> _EXERCISE DIRECTIONS_
Pull out every line of the material that contains the string "chord".

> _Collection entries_
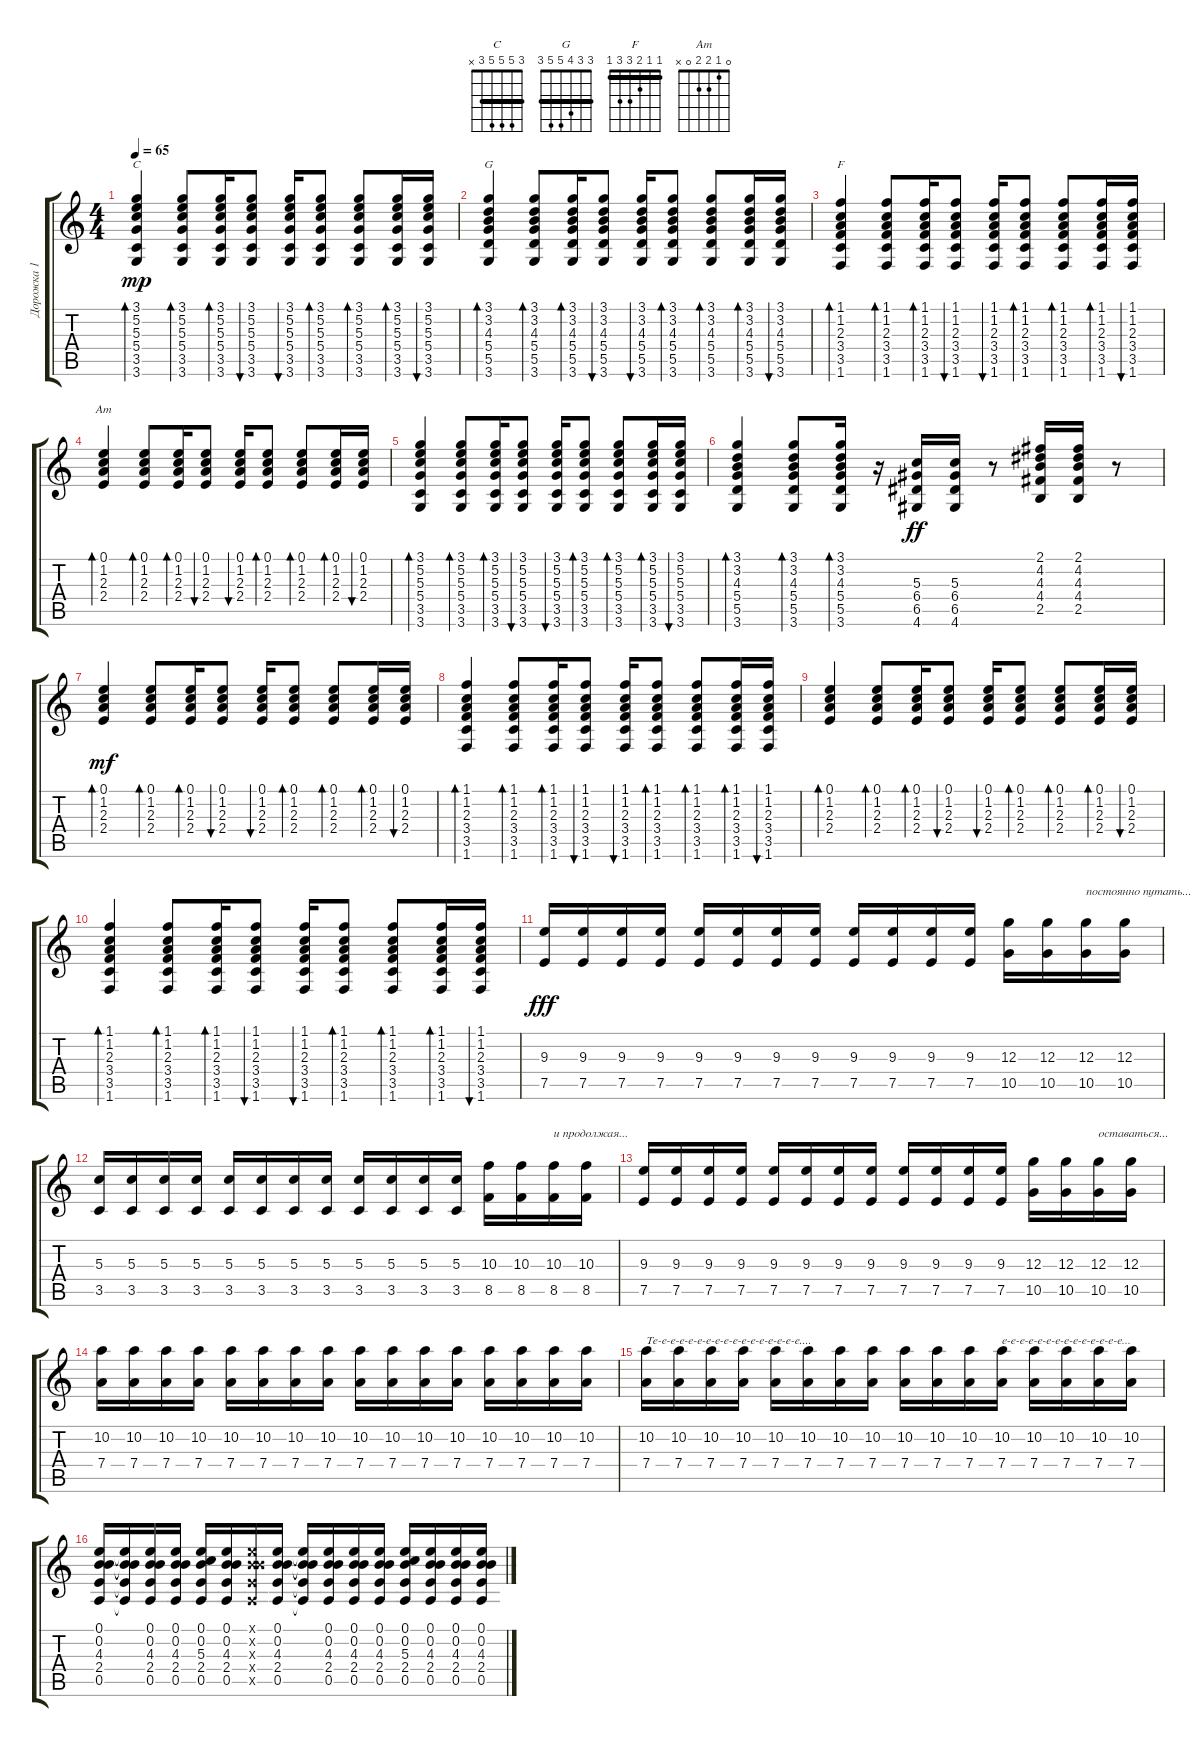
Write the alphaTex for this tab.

\track ("Дорожка 1" "Дорожка 1") {instrument acousticguitarsteel}
\staff {score tabs}
\tuning (E4 B3 G3 D3 A2 E2) {hide}
\chord ("C" 3 5 5 5 3 x) {barre 3}
\chord ("G" 3 3 4 5 5 3) {barre 3}
\chord ("F" 1 1 2 3 3 1) {barre 1}
\chord ("Am" 0 1 2 2 0 x)
\ts (4 4)
\tempo 65
\clef g2
\ks c
(3.1 5.2 5.3 5.4 3.5 3.6).4{bd 30 ch "C" dy mp} (3.1 5.2 5.3 5.4 3.5 3.6).8{bd 30} (3.1 5.2 5.3 5.4 3.5 3.6).16{bd 30} (3.1 5.2 5.3 5.4 3.5 3.6).8{bu 30} (3.1 5.2 5.3 5.4 3.5 3.6).16{bu 30} (3.1 5.2 5.3 5.4 3.5 3.6).8{bd 30} (3.1 5.2 5.3 5.4 3.5 3.6).8{bd 30} (3.1 5.2 5.3 5.4 3.5 3.6).16{bd 30} (3.1 5.2 5.3 5.4 3.5 3.6).16{bu 30} |
(3.1 3.2 4.3 5.4 5.5 3.6).4{bd 30 ch "G"} (3.1 3.2 4.3 5.4 5.5 3.6).8{bd 30} (3.1 3.2 4.3 5.4 5.5 3.6).16{bd 30} (3.1 3.2 4.3 5.4 5.5 3.6).8{bu 30} (3.1 3.2 4.3 5.4 5.5 3.6).16{bu 30} (3.1 3.2 4.3 5.4 5.5 3.6).8{bd 30} (3.1 3.2 4.3 5.4 5.5 3.6).8{bd 30} (3.1 3.2 4.3 5.4 5.5 3.6).16{bd 30} (3.1 3.2 4.3 5.4 5.5 3.6).16{bu 30} |
(1.1 1.2 2.3 3.4 3.5 1.6).4{bd 30 ch "F"} (1.1 1.2 2.3 3.4 3.5 1.6).8{bd 30} (1.1 1.2 2.3 3.4 3.5 1.6).16{bd 30} (1.1 1.2 2.3 3.4 3.5 1.6).8{bu 30} (1.1 1.2 2.3 3.4 3.5 1.6).16{bu 30} (1.1 1.2 2.3 3.4 3.5 1.6).8{bd 30} (1.1 1.2 2.3 3.4 3.5 1.6).8{bd 30} (1.1 1.2 2.3 3.4 3.5 1.6).16{bd 30} (1.1 1.2 2.3 3.4 3.5 1.6).16{bu 30} |
(0.1 1.2 2.3 2.4).4{bd 30 ch "Am"} (0.1 1.2 2.3 2.4).8{bd 30} (0.1 1.2 2.3 2.4).16{bd 30} (0.1 1.2 2.3 2.4).8{bu 30} (0.1 1.2 2.3 2.4).16{bu 30} (0.1 1.2 2.3 2.4).8{bd 30} (0.1 1.2 2.3 2.4).8{bd 30} (0.1 1.2 2.3 2.4).16{bd 30} (0.1 1.2 2.3 2.4).16{bu 30} |
(3.1 5.2 5.3 5.4 3.5 3.6).4{bd 30} (3.1 5.2 5.3 5.4 3.5 3.6).8{bd 30} (3.1 5.2 5.3 5.4 3.5 3.6).16{bd 30} (3.1 5.2 5.3 5.4 3.5 3.6).8{bu 30} (3.1 5.2 5.3 5.4 3.5 3.6).16{bu 30} (3.1 5.2 5.3 5.4 3.5 3.6).8{bd 30} (3.1 5.2 5.3 5.4 3.5 3.6).8{bd 30} (3.1 5.2 5.3 5.4 3.5 3.6).16{bd 30} (3.1 5.2 5.3 5.4 3.5 3.6).16{bu 30} |
(3.1 3.2 4.3 5.4 5.5 3.6).4{bd 30} (3.1 3.2 4.3 5.4 5.5 3.6).8{bd 30} (3.1 3.2 4.3 5.4 5.5 3.6).16{bd 30} r.16 (5.3 6.4 6.5 4.6).16{dy ff} (5.3 6.4 6.5 4.6).16 r.8 (2.1 4.2 4.3 4.4 2.5).16 (2.1 4.2 4.3 4.4 2.5).16 r.8 |
(0.1 1.2 2.3 2.4).4{bd 30 dy mf} (0.1 1.2 2.3 2.4).8{bd 30} (0.1 1.2 2.3 2.4).16{bd 30} (0.1 1.2 2.3 2.4).8{bu 30} (0.1 1.2 2.3 2.4).16{bu 30} (0.1 1.2 2.3 2.4).8{bd 30} (0.1 1.2 2.3 2.4).8{bd 30} (0.1 1.2 2.3 2.4).16{bd 30} (0.1 1.2 2.3 2.4).16{bu 30} |
(1.1 1.2 2.3 3.4 3.5 1.6).4{bd 30} (1.1 1.2 2.3 3.4 3.5 1.6).8{bd 30} (1.1 1.2 2.3 3.4 3.5 1.6).16{bd 30} (1.1 1.2 2.3 3.4 3.5 1.6).8{bu 30} (1.1 1.2 2.3 3.4 3.5 1.6).16{bu 30} (1.1 1.2 2.3 3.4 3.5 1.6).8{bd 30} (1.1 1.2 2.3 3.4 3.5 1.6).8{bd 30} (1.1 1.2 2.3 3.4 3.5 1.6).16{bd 30} (1.1 1.2 2.3 3.4 3.5 1.6).16{bu 30} |
(0.1 1.2 2.3 2.4).4{bd 30} (0.1 1.2 2.3 2.4).8{bd 30} (0.1 1.2 2.3 2.4).16{bd 30} (0.1 1.2 2.3 2.4).8{bu 30} (0.1 1.2 2.3 2.4).16{bu 30} (0.1 1.2 2.3 2.4).8{bd 30} (0.1 1.2 2.3 2.4).8{bd 30} (0.1 1.2 2.3 2.4).16{bd 30} (0.1 1.2 2.3 2.4).16{bu 30} |
(1.1 1.2 2.3 3.4 3.5 1.6).4{bd 30} (1.1 1.2 2.3 3.4 3.5 1.6).8{bd 30} (1.1 1.2 2.3 3.4 3.5 1.6).16{bd 30} (1.1 1.2 2.3 3.4 3.5 1.6).8{bu 30} (1.1 1.2 2.3 3.4 3.5 1.6).16{bu 30} (1.1 1.2 2.3 3.4 3.5 1.6).8{bd 30} (1.1 1.2 2.3 3.4 3.5 1.6).8{bd 30} (1.1 1.2 2.3 3.4 3.5 1.6).16{bd 30} (1.1 1.2 2.3 3.4 3.5 1.6).16{bu 30} |
(9.3 7.5).16{dy fff} (9.3 7.5).16 (9.3 7.5).16 (9.3 7.5).16 (9.3 7.5).16 (9.3 7.5).16 (9.3 7.5).16 (9.3 7.5).16 (9.3 7.5).16 (9.3 7.5).16 (9.3 7.5).16 (9.3 7.5).16 (12.3 10.5).16 (12.3 10.5).16 (12.3 10.5).16{txt "постоянно путать..."} (12.3 10.5).16 |
(5.3 3.5).16 (5.3 3.5).16 (5.3 3.5).16 (5.3 3.5).16 (5.3 3.5).16 (5.3 3.5).16 (5.3 3.5).16 (5.3 3.5).16 (5.3 3.5).16 (5.3 3.5).16 (5.3 3.5).16 (5.3 3.5).16 (10.3 8.5).16 (10.3 8.5).16 (10.3 8.5).16{txt "и продолжая..."} (10.3 8.5).16 |
(9.3 7.5).16 (9.3 7.5).16 (9.3 7.5).16 (9.3 7.5).16 (9.3 7.5).16 (9.3 7.5).16 (9.3 7.5).16 (9.3 7.5).16 (9.3 7.5).16 (9.3 7.5).16 (9.3 7.5).16 (9.3 7.5).16 (12.3 10.5).16 (12.3 10.5).16 (12.3 10.5).16{txt "оставаться..."} (12.3 10.5).16 |
(10.2 7.4).16 (10.2 7.4).16 (10.2 7.4).16 (10.2 7.4).16 (10.2 7.4).16 (10.2 7.4).16 (10.2 7.4).16 (10.2 7.4).16 (10.2 7.4).16 (10.2 7.4).16 (10.2 7.4).16 (10.2 7.4).16 (10.2 7.4).16 (10.2 7.4).16 (10.2 7.4).16 (10.2 7.4).16 |
(10.2 7.4).16{txt "Те-е-е-е-е-е-е-е-е-е-е-е-е-е-е-е-е...."} (10.2 7.4).16 (10.2 7.4).16 (10.2 7.4).16 (10.2 7.4).16 (10.2 7.4).16 (10.2 7.4).16 (10.2 7.4).16 (10.2 7.4).16 (10.2 7.4).16 (10.2 7.4).16 (10.2 7.4).16{txt "е-е-е-е-е-е-е-е-е-е-е-е-е-е..."} (10.2 7.4).16 (10.2 7.4).16 (10.2 7.4).16 (10.2 7.4).16 |
(0.1 0.2 4.3 2.4 0.5).16 (0.1{t} 0.2{t} 4.3{t} 2.4{t} 0.5{t}).16 (0.1 0.2 4.3 2.4 0.5).16 (0.1 0.2 4.3 2.4 0.5).16 (0.1 0.2 5.3 2.4 0.5).16 (0.1 0.2 4.3 2.4 0.5).16 (0.1{x} 0.2{x} 4.3{x} 2.4{x} 0.5{x}).16 (0.1 0.2 4.3 2.4 0.5).16 (0.1{t} 0.2{t} 4.3{t} 2.4{t} 0.5{t}).16 (0.1 0.2 4.3 2.4 0.5).16 (0.1 0.2 4.3 2.4 0.5).16 (0.1 0.2 4.3 2.4 0.5).16 (0.1 0.2 5.3 2.4 0.5).16 (0.1 0.2 4.3 2.4 0.5).16 (0.1 0.2 4.3 2.4 0.5).16 (0.1 0.2 4.3 2.4 0.5).16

> _RESPONSE TO THIS TASK_
\chord ("C" 3 5 5 5 3 x) {barre 3}
\chord ("G" 3 3 4 5 5 3) {barre 3}
\chord ("F" 1 1 2 3 3 1) {barre 1}
\chord ("Am" 0 1 2 2 0 x)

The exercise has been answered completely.